South Korea’s elderly population aged 70 and older surpassed those in their 20s for the first time last year, a demographic shift driven by record-low birth rates and a rapidly aging population.
The number of people aged 70 and older stood at 6.31 million in 2023, outnumbering the 6.19 million people in their 20s, according to the Ministry of Interior and Safety on Jan. 10.
In a notable reversal of demographic trends, Korea’s elderly population aged 70 and older increased by 237,614 (3.9 percent) compared to the previous year, while the number of people in their 20s decreased by 219,695 (3.4 percent) during the same period. A decade earlier, in 2014, the 70 and older age group stood at 4.44 million, significantly lower than the 6.64 million people in their 20s.
“The long-standing perception in Korean society of having more young people in their 20s than in their 70s has now been overturned,” said Cho Young-tae, a professor at Seoul National University’s Graduate School of Public Health.
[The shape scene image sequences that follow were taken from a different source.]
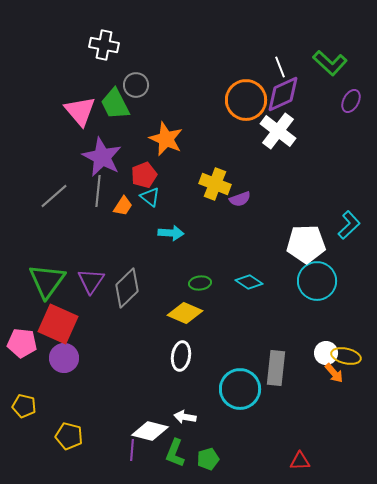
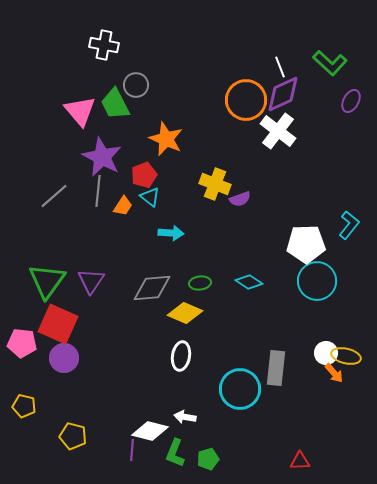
cyan L-shape at (349, 225): rotated 8 degrees counterclockwise
gray diamond at (127, 288): moved 25 px right; rotated 39 degrees clockwise
yellow pentagon at (69, 436): moved 4 px right
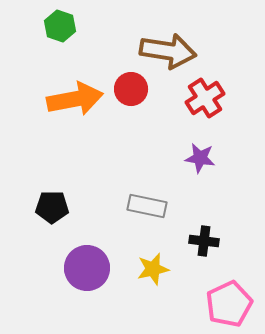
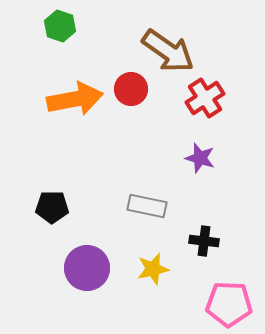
brown arrow: rotated 26 degrees clockwise
purple star: rotated 8 degrees clockwise
pink pentagon: rotated 27 degrees clockwise
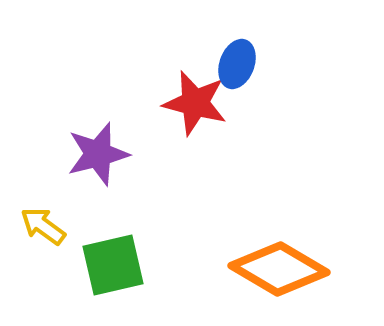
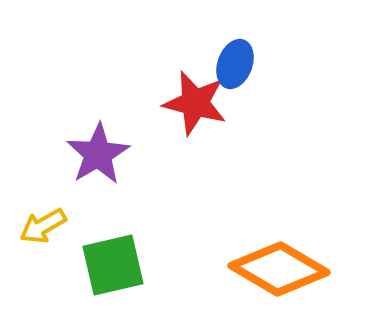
blue ellipse: moved 2 px left
purple star: rotated 16 degrees counterclockwise
yellow arrow: rotated 66 degrees counterclockwise
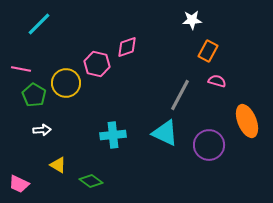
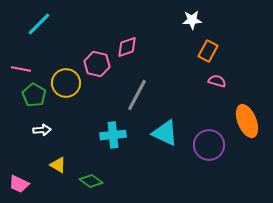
gray line: moved 43 px left
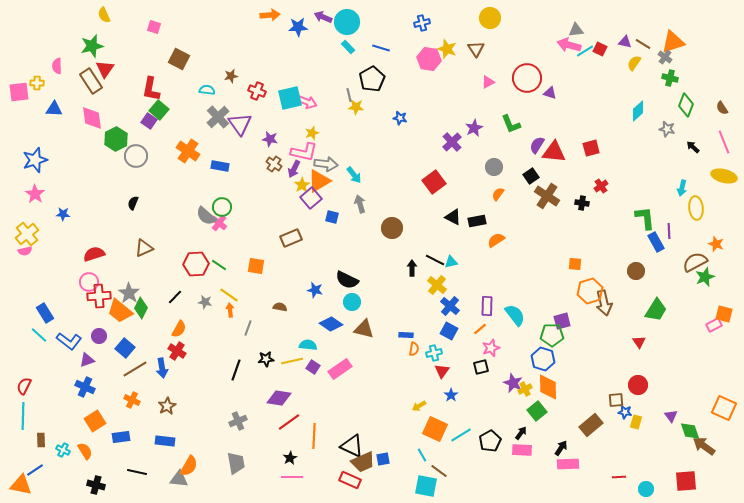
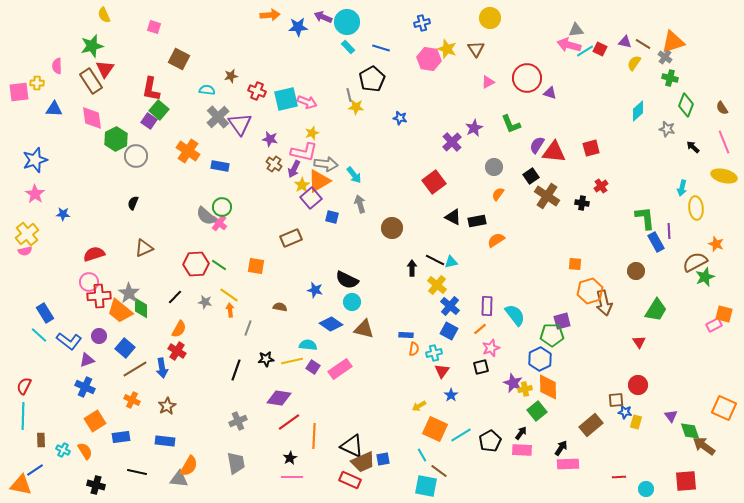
cyan square at (290, 98): moved 4 px left, 1 px down
green diamond at (141, 308): rotated 25 degrees counterclockwise
blue hexagon at (543, 359): moved 3 px left; rotated 15 degrees clockwise
yellow cross at (525, 389): rotated 16 degrees clockwise
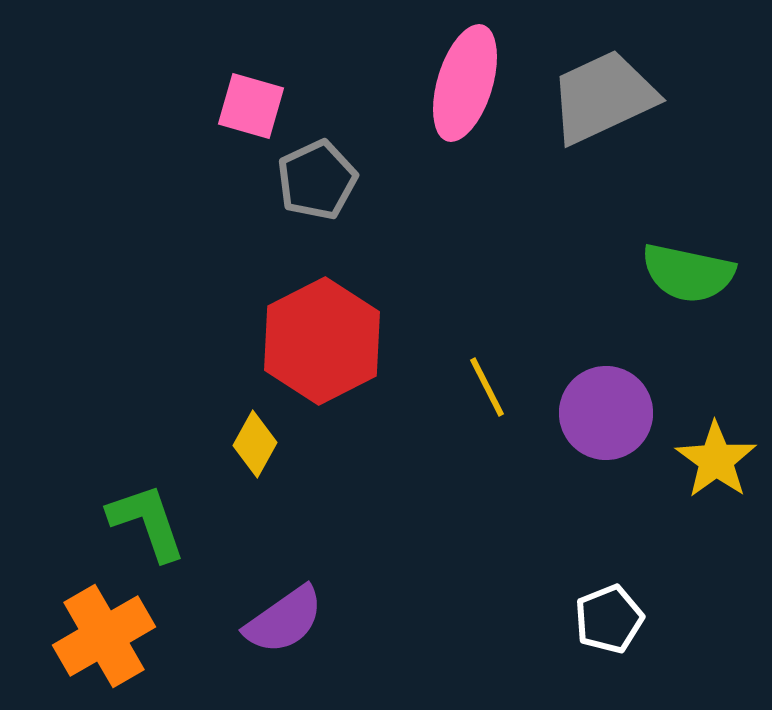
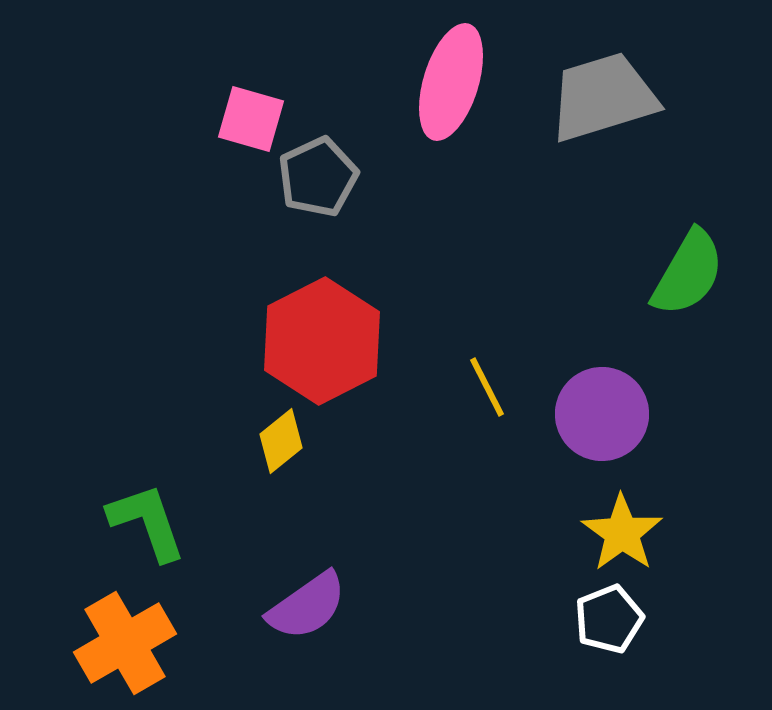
pink ellipse: moved 14 px left, 1 px up
gray trapezoid: rotated 8 degrees clockwise
pink square: moved 13 px down
gray pentagon: moved 1 px right, 3 px up
green semicircle: rotated 72 degrees counterclockwise
purple circle: moved 4 px left, 1 px down
yellow diamond: moved 26 px right, 3 px up; rotated 22 degrees clockwise
yellow star: moved 94 px left, 73 px down
purple semicircle: moved 23 px right, 14 px up
orange cross: moved 21 px right, 7 px down
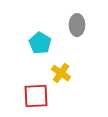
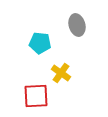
gray ellipse: rotated 15 degrees counterclockwise
cyan pentagon: rotated 25 degrees counterclockwise
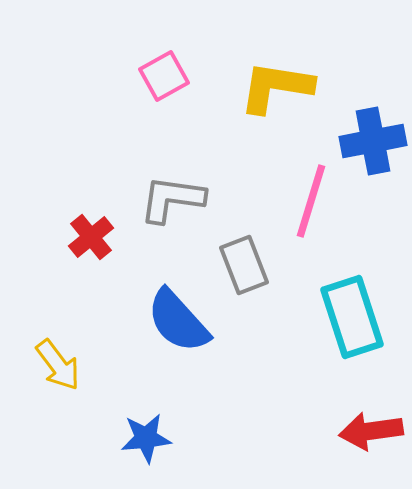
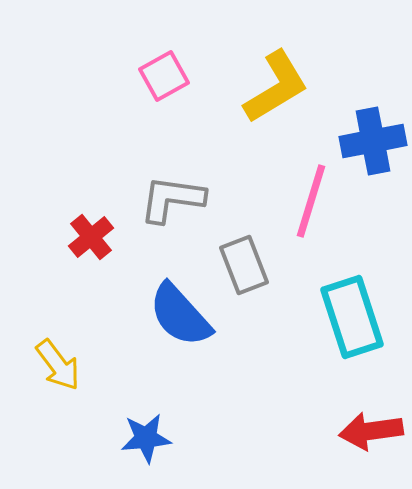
yellow L-shape: rotated 140 degrees clockwise
blue semicircle: moved 2 px right, 6 px up
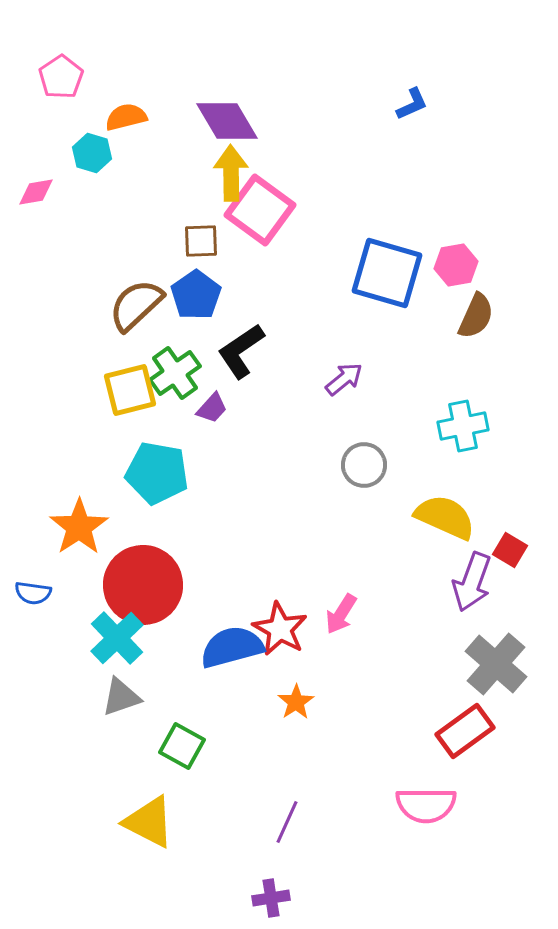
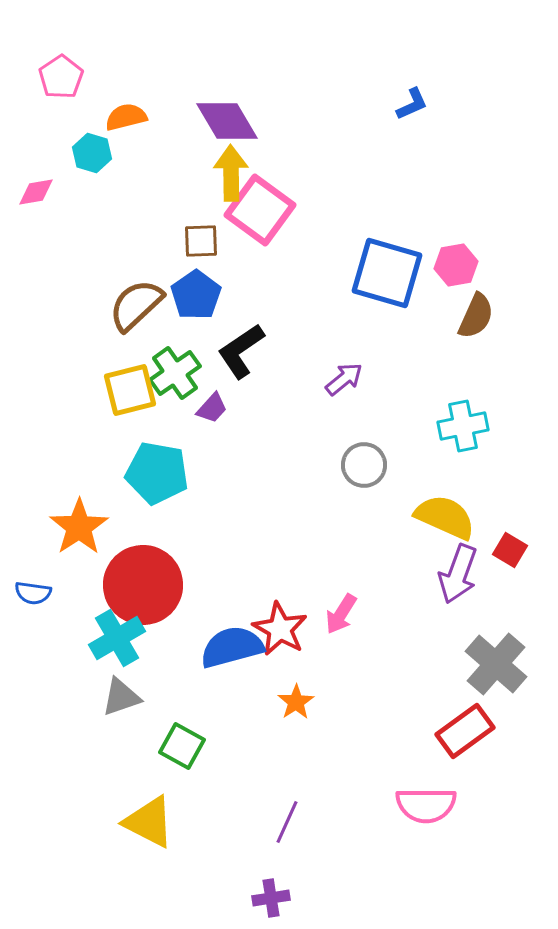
purple arrow at (472, 582): moved 14 px left, 8 px up
cyan cross at (117, 638): rotated 14 degrees clockwise
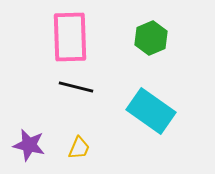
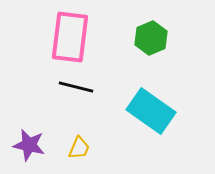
pink rectangle: rotated 9 degrees clockwise
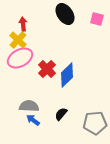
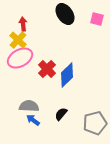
gray pentagon: rotated 10 degrees counterclockwise
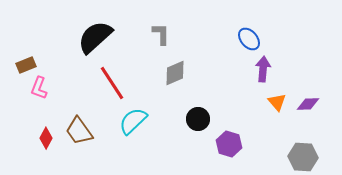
He anticipates that this gap will widen in the future.
Korea’s population continued its downward trend for the fourth consecutive year after first declining in 2020. The total number of registered residents in South Korea was 51.352 million last year, down 0.2 percent from 2022. “The decline in births significantly outweighs the decrease in deaths,” said a Ministry of Interior and Safety official.
The country’s total fertility rate, which estimates the average number of children a woman will have in her lifetime, plummeted to a record low of 0.7 in 2022.